What matters in assessing potential vulnerability are net positions, where debts are offset against claims against other countries. Erste calculates that on a net basis, the largest borrower, relative to economic size, is Malta, with net bank debts of more than 300 per cent of GDP, followed by Ireland with more than 200 per cent. For Hungary, a country often seen as debt-laden, it is 55 per cent.

Similarly, household and corporate debts are well below west European levels. Total domestic bank assets are 100 per cent of GDP in central Europe compared with 250 per cent in the eurozone. As for public debt, only Hungary comes close to the eurozone average of 70 per cent of GDP. Other east European states are below 50 per cent. Italy, by comparison, is over 100 per cent.

Plugging these gaps requires increased support from the international banks that dominate the region and from multilateral institutions, notably the European Union, the International Monetary Fund, the World Bank and the European Bank for Reconstruction and Development.

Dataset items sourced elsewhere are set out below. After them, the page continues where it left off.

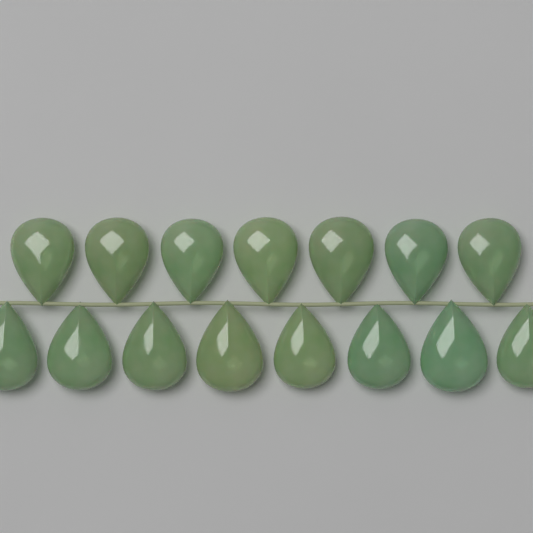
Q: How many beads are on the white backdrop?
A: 15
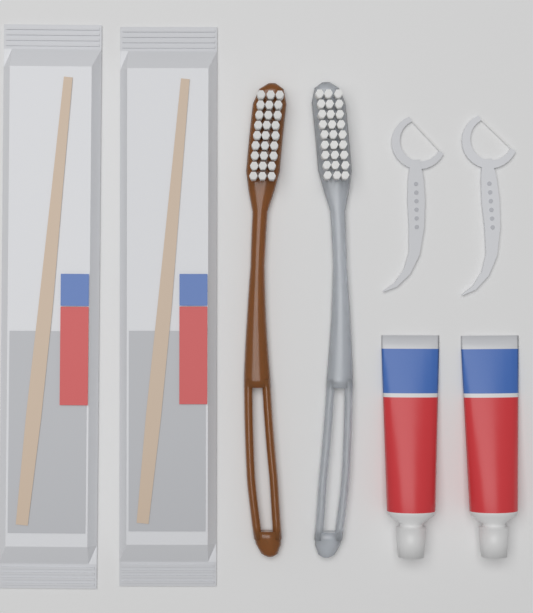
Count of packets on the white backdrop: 2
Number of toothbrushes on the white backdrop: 2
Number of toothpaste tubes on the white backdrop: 2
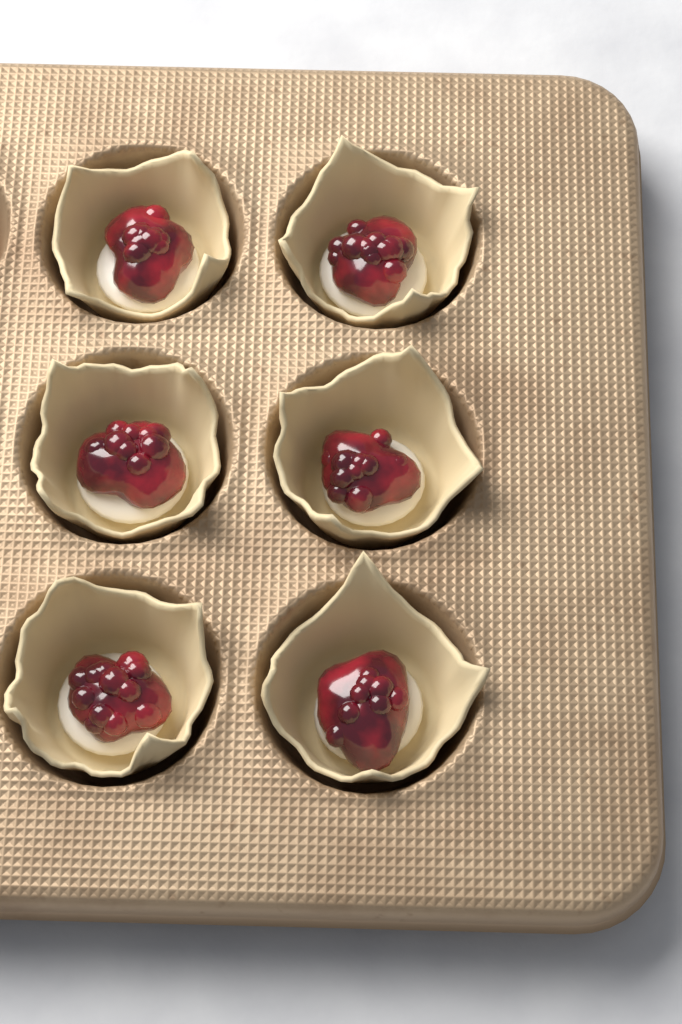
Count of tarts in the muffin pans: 6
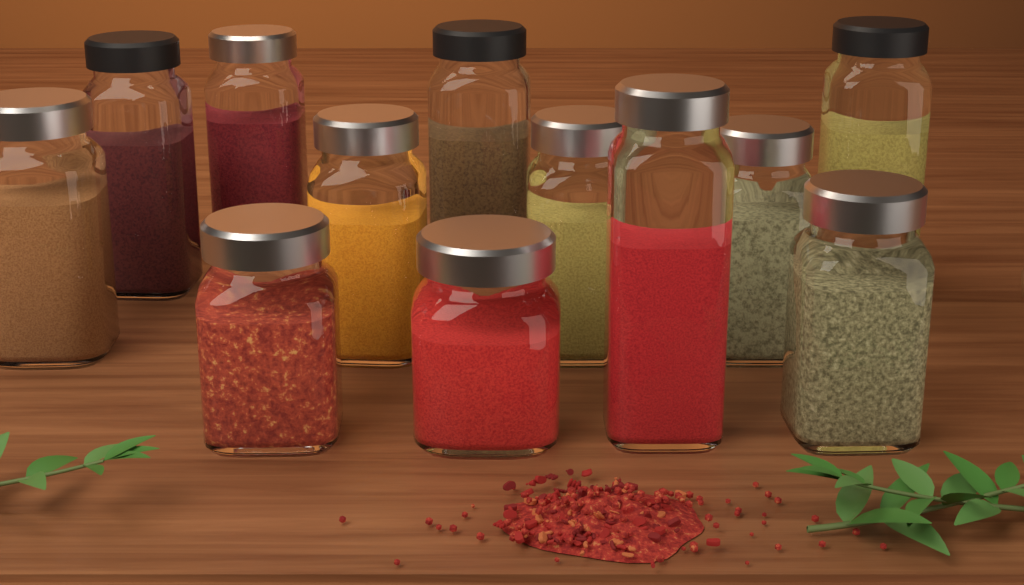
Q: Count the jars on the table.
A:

But the job is not impossible. The combined GDP of the EU’s new member states, the prospective members in the western Balkans and Ukraine is about 10 per cent of the old EU’s GDP. Given a bit of breathing space, the region’s key competitive advantage – low-cost high-skill labour – will reassert itself. In the short-term, eastern Europe cannot do without western Europe’s financial support. But in the long-term, west Europe will need eastern Europe just as much.